Лыжи освоила недавно, а тут захотелось оторваться, на самую сложную трассу и вниз. Летит, с трудом правой лыжей притомаживает, а там дальше за ногой обрыв. Ну вот, наконец, на простор! Вокруг Татьяны разноцветные фигуры ловко проносятся, ей не догнать, ну и ладно...

Завертелось все: ноги, лыжи, палки. Толчок и тьма. Холодно и нога как-то неудобно. Пошевелилась, бок болит. Темнота светлеет и резко белым в глаза. Спасатель вколол что-то, до подъемника довел и вниз отправил. Ну что, Танечка, накаталась? А впереди еще целая неделя.

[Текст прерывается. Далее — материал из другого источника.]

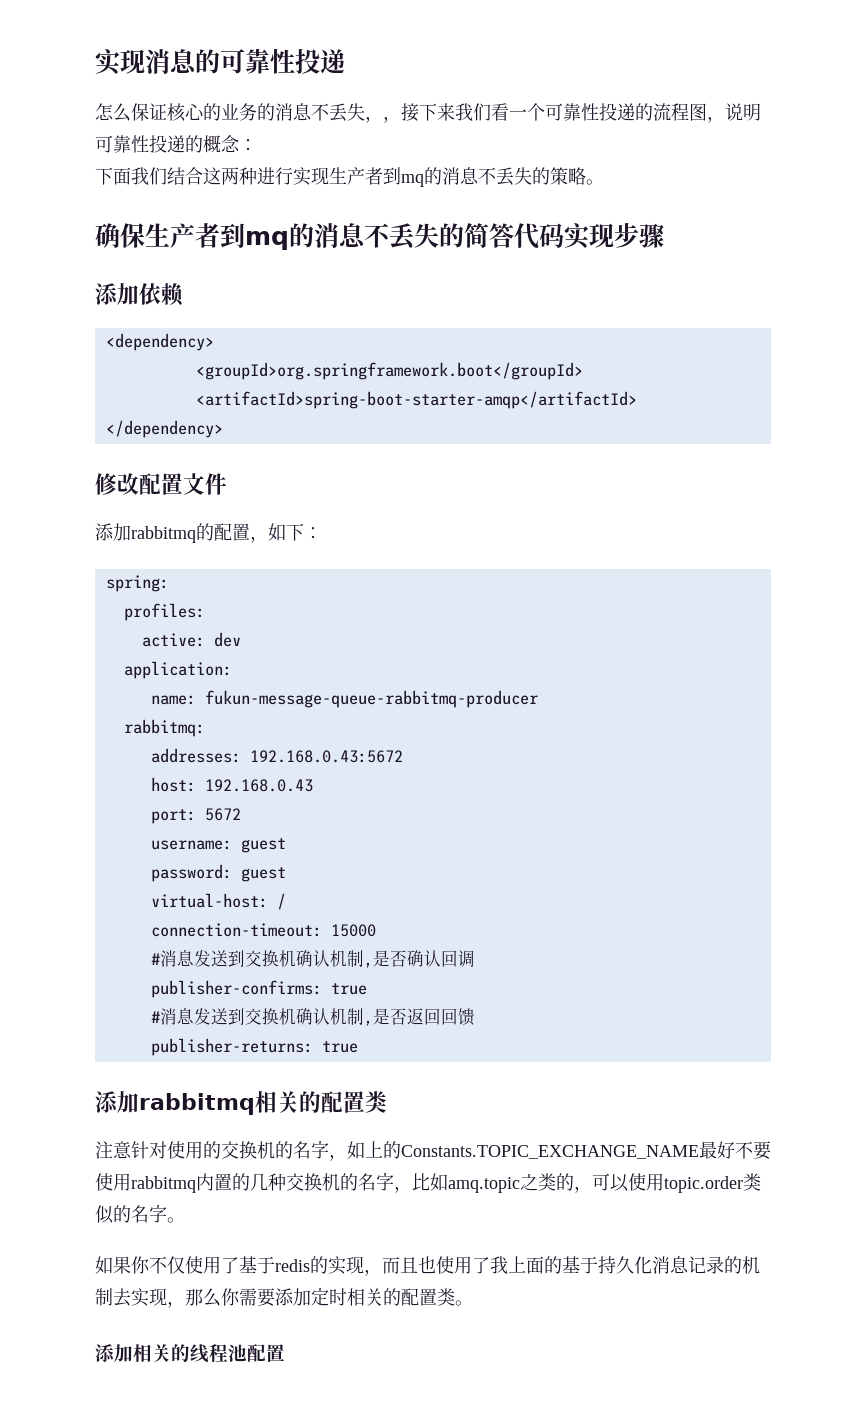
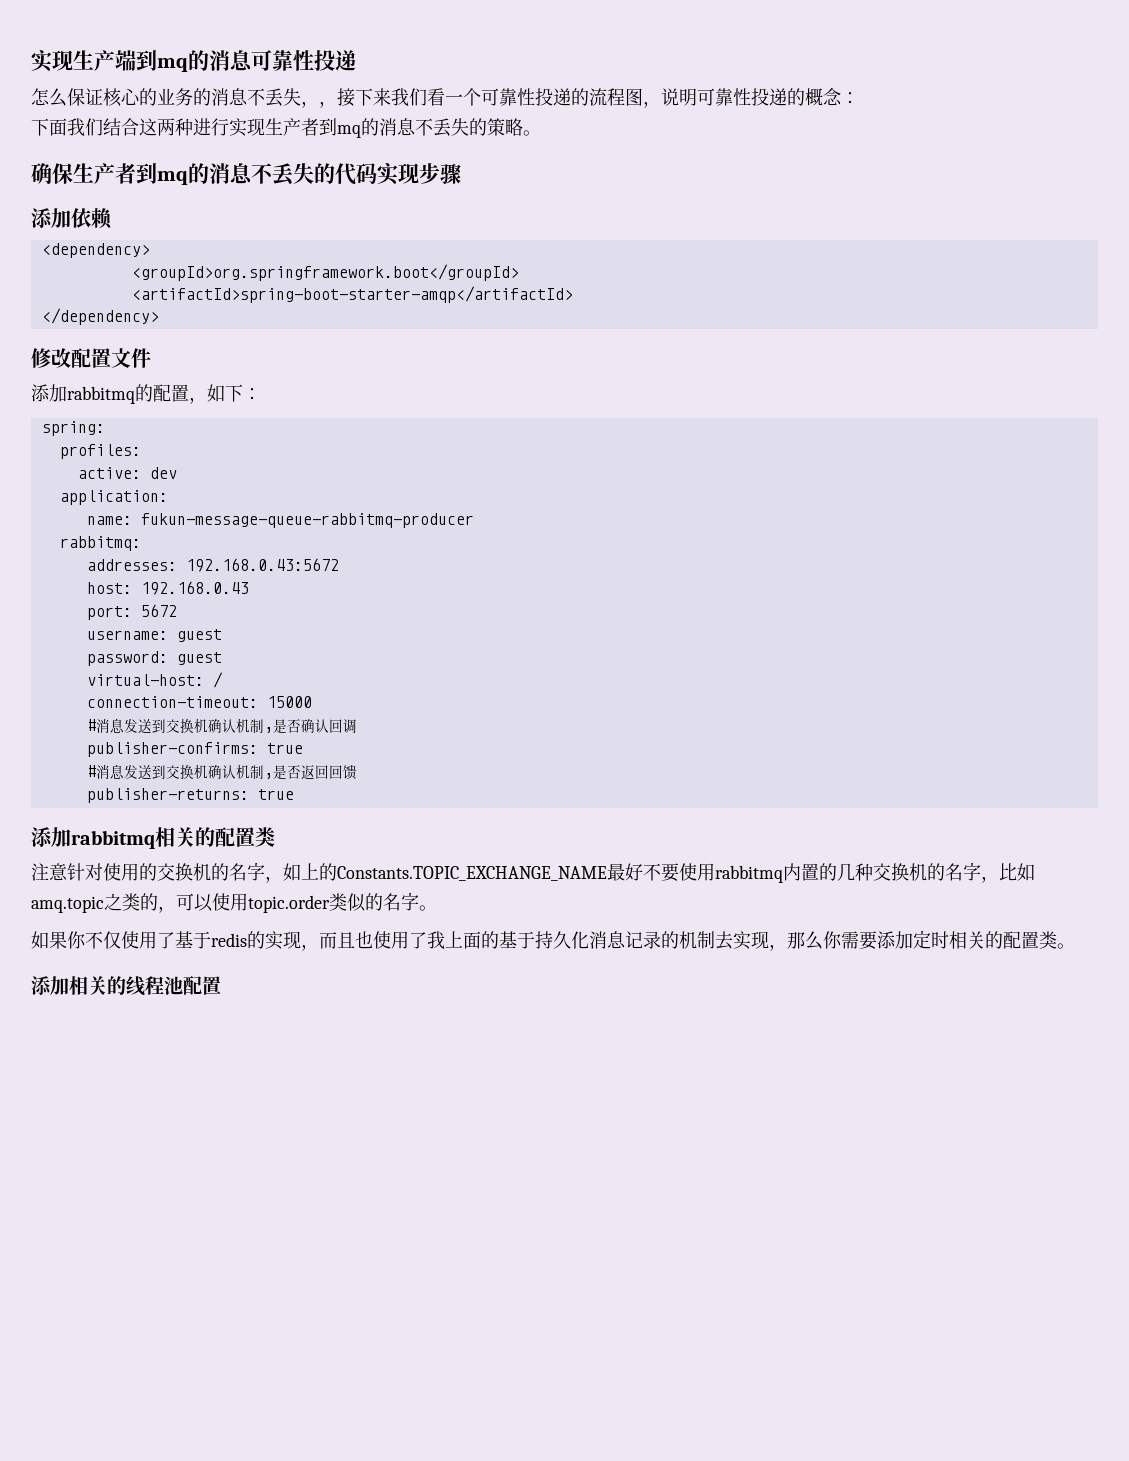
[95,49,220,75] 实现消息的 -> [31,50,253,72] 实现生产端到mq的消息
[464,223,514,248] 简答 -> (335, 173) none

Перед самым отъездом, все еще чуть прихрамывая, набрела на старую кофейню. На ней приглашение на поэтический вечер «Экспромт». Решила зайти. Молодой человек, смутно напоминающий Пушкина кудрявостью, спросил ее имя и тут же прочел:

Я вниз смотрю в траву с балкона,
Как вы изменчивы, Татьяна,
И только правый берег Дона
На левый смотрит постоянно.

Вы шаловливо-непреклонны,
То маните, то прочь так рьяно,
Красивые глаза Мадонны,
И в сердце колотая рана...

Зал аплодирует, «Пушкин» кланяется, а Таню словно обожгло что-то в полумраке зала. Глаза... Как жалко, что завтра домой!